Pour le professeur en sciences politiques à la VUB et expert du nationalisme flamand Dave Sinardet, Theo Francken a une aura d’intouchable: «Les appels à la démission sont souvent symboliques. C’est une façon pour l’opposition d’émettre une critique ou de souligner la gravité des faits. Il est rare d’avoir une suite. Alors pour Theo Francken, ça paraît encore plus improbable. Il bénéficie du soutien de ses électeurs et de son parti qui l’utilise comme un bouc émissaire utile, qui canalise les polémiques, et qui s’en renforce. Il est aujourd’hui impensable qu’il démissionne dans un futur proche. Même quand il avait fauté politiquement en 2017 avec l’affaire des Soudanais, son parti l’a soutenu.

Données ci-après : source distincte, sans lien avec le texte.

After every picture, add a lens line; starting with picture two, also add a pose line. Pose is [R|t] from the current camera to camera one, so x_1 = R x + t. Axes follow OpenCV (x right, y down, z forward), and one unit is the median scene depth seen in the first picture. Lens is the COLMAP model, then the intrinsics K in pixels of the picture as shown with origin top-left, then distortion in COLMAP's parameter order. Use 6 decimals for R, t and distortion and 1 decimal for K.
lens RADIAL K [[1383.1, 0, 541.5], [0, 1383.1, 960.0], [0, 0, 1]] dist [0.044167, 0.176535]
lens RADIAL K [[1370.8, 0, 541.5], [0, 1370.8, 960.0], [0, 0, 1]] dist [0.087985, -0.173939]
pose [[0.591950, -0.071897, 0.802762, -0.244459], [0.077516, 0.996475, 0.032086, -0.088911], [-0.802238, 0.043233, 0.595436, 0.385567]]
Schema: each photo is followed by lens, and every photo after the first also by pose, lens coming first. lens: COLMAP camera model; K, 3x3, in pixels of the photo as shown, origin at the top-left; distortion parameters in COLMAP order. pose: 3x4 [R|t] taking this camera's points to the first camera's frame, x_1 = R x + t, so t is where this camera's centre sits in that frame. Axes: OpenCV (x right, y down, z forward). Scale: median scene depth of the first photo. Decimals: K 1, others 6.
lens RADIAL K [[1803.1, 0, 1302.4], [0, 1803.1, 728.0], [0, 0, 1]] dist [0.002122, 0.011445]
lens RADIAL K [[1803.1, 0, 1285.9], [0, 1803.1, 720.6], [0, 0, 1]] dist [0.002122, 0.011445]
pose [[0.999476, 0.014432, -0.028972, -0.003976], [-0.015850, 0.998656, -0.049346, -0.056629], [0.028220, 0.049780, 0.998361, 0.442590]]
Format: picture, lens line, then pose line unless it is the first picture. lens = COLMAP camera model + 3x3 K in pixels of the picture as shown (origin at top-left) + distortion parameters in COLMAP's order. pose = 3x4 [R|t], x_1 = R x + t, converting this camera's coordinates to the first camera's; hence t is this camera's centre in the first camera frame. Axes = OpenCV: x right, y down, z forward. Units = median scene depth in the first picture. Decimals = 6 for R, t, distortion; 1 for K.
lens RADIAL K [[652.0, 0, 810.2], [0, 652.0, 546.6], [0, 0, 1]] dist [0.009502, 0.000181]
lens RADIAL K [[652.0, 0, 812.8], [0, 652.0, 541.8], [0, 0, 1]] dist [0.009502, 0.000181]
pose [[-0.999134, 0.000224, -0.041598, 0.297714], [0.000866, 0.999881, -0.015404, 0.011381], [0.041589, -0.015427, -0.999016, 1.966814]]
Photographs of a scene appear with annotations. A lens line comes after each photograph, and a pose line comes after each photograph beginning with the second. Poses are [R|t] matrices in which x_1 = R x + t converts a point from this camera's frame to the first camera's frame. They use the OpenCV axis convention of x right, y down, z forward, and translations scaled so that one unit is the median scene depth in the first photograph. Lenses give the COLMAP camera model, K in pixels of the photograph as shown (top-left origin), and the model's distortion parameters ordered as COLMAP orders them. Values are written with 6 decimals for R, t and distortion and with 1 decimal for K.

Tant qu’il a ses électeurs derrière lui et qu’il respecte la ligne du parti, il peut tout dire sans être inquiété.»

Les huit tentatives de destitution

14 octobre 2014: la révélation de la présence de Theo Francken à l’anniversaire de Bob Maes, ex-collaborateur du Vlaams Nationaal Verbond (VNV), entraîne des appels instantanés à sa démission venus du PS, du sp.a (Vooruit), du PTB et du FDF (DéFI); malgré le tapage médiatique, aucune motion n’est déposée et l’affaire se tasse en quelques jours.

15 octobre 2014: la fuite de courriels où Francken tient des propos jugés homophobes et dénigre l’Etat belge rallume la fronde; Catherine Fonck (cdH) annonce une motion de défiance, rejointe par Ecolo et DéFI, mais le texte n’aboutit jamais au vote.

21 septembre 2017: l’invitation d’une délégation soudanaise chargée d’identifier des migrants déclenche une salve d’appels à la démission réclamée par Groen/Ecolo, le PS, le cdH et DéFI; les critiques restent verbales, sans procédure formelle.

22 décembre 2017: après les témoignages de migrants soudanais torturés à leur retour, les mêmes partis déposent une motion de méfiance individuelle, la seule du parcours de Francken; elle est rejetée faute de majorité absolue, et le secrétaire d’Etat conserve son siège.

18 mai 2018: la mort de la fillette Mawda lors d’une course-poursuite policière pousse le PTB et Ecolo à exiger la démission du secrétaire d’Etat, mais l’émotion ne débouche pas sur une motion et s’éteint lors de l’enquête judiciaire.

5 juin 2018: en suggérant de contourner l’article 3 de la CEDH pour pratiquer des «push-backs», Francken suscite de nouveaux appels au départ émanant du PS, de DéFI et d’Ecolo, restés sans suite parlementaire.

15 avril 2025: devenu ministre de la Défense, il relaye une image IA le présentant avec un manuel fictif intitulé «La Fin de la Belgique pour les nuls»; le PS et Ecolo demandent son exclusion du gouvernement, mais ni motion ni interpellation n’aboutissent.

21 juillet 2025: son refus public de dire «Vive la Belgique» lors de la fête nationale entraîne une pétition et de nouveaux appels à la démission par Ludivine Dedonder (PS).